*** PASSAGE SHOWN Section Begins ***
Tassie tiger and devil do the timewarp

Adelaide fossil hunters have taken a new look at when two early marsupials became extinct on the mainland of southern Australia.

They have analysed new radiocarbon dates and found that thylacines (Tasmanian tigers) and Tasmanian devils went extinct on the Australian mainland at the same time, about 3,200 years ago.

For many years, scientists have been unsure exactly when thylacines and devils went extinct on the mainland.

A recent age for devil extinction (500 years before present) has recently been shown to be unreliable. The next youngest reliable devil fossil is 25,000 years old.

“Knowing when both species went extinct is important to understanding why they went extinct on the mainland, but survived in Tasmania,” says University of Adelaide co-lead author Dr Lauren White.

“Extinction at the same time would support the idea that a common factor (or set of factors) caused both species to go extinct.”

A Thylacine, Tasmanian Tiger, on display at the London Zoo, c. 1920. Photo: National Library of Australia.
A thylacine (Tasmanian tiger) on display at the London Zoo, c. 1920. Photo: National Library of Australia.

The team from the University of Adelaide and Flinders University used high-quality radiocarbon dates from thylacine and devil fossil bones from across southern Australia and statistical techniques to estimate the timing of extinction for both species on the mainland.
*** PASSAGE SHOWN Section Ends ***
EXERCISE TASKS:
1. Summarize the article on thylacine and Tasmanian devil extinction in two sentences.
2. Write the next part of the article on mainland thylacine and devil extinction, picking up after its final sentence.
*** DATA FOR REVIEW Section Begins ***
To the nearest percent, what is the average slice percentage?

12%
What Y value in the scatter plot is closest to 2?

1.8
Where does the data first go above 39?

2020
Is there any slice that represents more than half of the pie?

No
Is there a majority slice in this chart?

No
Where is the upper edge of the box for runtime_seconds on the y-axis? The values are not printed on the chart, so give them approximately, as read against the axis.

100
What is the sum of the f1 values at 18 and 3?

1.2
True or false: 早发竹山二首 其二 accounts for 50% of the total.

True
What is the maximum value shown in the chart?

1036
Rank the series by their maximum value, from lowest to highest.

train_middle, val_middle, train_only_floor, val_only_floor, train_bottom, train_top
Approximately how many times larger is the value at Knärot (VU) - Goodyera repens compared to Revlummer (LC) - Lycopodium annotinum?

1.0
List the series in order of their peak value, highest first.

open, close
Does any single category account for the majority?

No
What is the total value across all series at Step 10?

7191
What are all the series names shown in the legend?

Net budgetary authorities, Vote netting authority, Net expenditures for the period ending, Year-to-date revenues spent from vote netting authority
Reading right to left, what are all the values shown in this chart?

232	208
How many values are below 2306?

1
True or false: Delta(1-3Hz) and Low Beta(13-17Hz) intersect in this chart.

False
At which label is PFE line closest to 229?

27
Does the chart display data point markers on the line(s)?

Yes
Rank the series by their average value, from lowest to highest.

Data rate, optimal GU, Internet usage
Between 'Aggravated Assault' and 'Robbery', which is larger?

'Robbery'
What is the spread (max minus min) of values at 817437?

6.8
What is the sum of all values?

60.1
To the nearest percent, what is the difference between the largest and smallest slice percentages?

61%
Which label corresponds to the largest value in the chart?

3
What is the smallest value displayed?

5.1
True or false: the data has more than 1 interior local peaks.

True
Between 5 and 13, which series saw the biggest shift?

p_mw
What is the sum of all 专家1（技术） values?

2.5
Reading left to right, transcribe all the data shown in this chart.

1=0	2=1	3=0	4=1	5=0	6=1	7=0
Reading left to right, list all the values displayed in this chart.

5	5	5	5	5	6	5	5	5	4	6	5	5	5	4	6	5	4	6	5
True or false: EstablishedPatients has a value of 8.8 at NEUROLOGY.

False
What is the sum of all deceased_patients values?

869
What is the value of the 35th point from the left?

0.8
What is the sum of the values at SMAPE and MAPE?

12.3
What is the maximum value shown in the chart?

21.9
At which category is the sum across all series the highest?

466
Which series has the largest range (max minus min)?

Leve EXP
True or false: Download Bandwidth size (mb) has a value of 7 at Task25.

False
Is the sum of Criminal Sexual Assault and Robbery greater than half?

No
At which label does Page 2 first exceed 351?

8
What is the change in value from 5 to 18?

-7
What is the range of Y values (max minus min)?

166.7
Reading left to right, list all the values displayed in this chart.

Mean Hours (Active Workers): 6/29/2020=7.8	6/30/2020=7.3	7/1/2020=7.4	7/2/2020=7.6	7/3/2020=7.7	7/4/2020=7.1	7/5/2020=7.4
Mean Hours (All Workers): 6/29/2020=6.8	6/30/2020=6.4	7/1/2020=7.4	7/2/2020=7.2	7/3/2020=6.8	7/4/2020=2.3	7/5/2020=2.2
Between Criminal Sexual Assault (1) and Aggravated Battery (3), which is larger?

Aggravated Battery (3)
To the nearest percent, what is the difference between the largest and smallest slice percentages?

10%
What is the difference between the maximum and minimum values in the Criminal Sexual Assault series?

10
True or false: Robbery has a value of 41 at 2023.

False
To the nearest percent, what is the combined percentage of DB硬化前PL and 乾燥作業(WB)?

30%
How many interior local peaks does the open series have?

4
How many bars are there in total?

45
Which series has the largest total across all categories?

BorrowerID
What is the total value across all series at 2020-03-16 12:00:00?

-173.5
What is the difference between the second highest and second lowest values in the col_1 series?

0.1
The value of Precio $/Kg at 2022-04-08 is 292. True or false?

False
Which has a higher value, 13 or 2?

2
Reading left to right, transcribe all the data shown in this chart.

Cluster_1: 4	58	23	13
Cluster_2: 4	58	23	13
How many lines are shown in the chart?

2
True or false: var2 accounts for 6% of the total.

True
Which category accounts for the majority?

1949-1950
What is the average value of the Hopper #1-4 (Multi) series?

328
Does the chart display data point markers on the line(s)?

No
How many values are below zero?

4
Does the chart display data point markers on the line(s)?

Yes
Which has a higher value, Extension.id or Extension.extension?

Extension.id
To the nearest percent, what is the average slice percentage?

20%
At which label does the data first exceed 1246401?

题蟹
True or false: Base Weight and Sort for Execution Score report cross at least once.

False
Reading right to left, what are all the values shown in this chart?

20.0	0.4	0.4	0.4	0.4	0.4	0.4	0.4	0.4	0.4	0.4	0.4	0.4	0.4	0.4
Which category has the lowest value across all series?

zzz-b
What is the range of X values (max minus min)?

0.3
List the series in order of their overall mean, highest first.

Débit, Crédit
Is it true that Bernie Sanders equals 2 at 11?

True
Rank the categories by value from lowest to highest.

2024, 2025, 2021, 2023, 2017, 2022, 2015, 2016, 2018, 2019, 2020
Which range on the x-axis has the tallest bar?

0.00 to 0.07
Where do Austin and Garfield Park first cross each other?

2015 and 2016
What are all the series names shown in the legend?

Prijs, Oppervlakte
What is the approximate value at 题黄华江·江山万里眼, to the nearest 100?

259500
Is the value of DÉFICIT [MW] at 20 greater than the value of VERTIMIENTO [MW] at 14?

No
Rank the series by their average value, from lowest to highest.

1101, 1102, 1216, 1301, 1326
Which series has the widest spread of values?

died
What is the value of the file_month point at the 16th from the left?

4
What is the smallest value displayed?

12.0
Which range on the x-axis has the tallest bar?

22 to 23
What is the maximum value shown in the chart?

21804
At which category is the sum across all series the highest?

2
*** DATA FOR REVIEW Section Ends ***
ANSWERS BY TASK:
1. Researchers from the University of Adelaide and Flinders University used high-quality radiocarbon dates from fossil bones across southern Australia and found that thylacines and Tasmanian devils went extinct on the Australian mainland at the same time, about 3,200 years ago. Co-lead author Dr Lauren White says that extinction at the same time would support the idea that a common factor, or set of factors, caused both species to go extinct.

2.
These new dates include the youngest fossil samples ever found for both species (3,245 years before present for the devil, and 3,290 years before present for the thylacine).

During the Late Pleistocene, the large marsupial carnivores Tasmanian devils (Sarcophilus harrisii) and thylacines (Tasmanian tiger or wolf, Thylacinus cynocephalus) were widespread over the Australian continent.

“A synchronous extinction of these species has almost always been assumed, but this is the first time that we have both a reliable dataset and robust statistical technique to validate this assumption,” says co-lead author, ecologist Dr Frédérik Saltré who is a palaeontology modeller at the new ARC Centre of Excellence for Australian Biodiversity and Heritage at Flinders University

“We estimated that both species went extinct on the mainland, at exactly the same time 3,200 years ago (plus or minus 50 years), which suggests that a common factor (or factors) were responsible for the mainland extinction.”

The researchers conclude that the fresh data will support further enquiries into the forces that drove these species to extinction.

The research by Dr White, with Associate Professor Jeremy Austin at the Australian Centre for Ancient DNA at Adelaide Univerisity, and  Dr Saltré and Professor Corey Bradshaw both now at Flinders University, has been published in Biology Papers.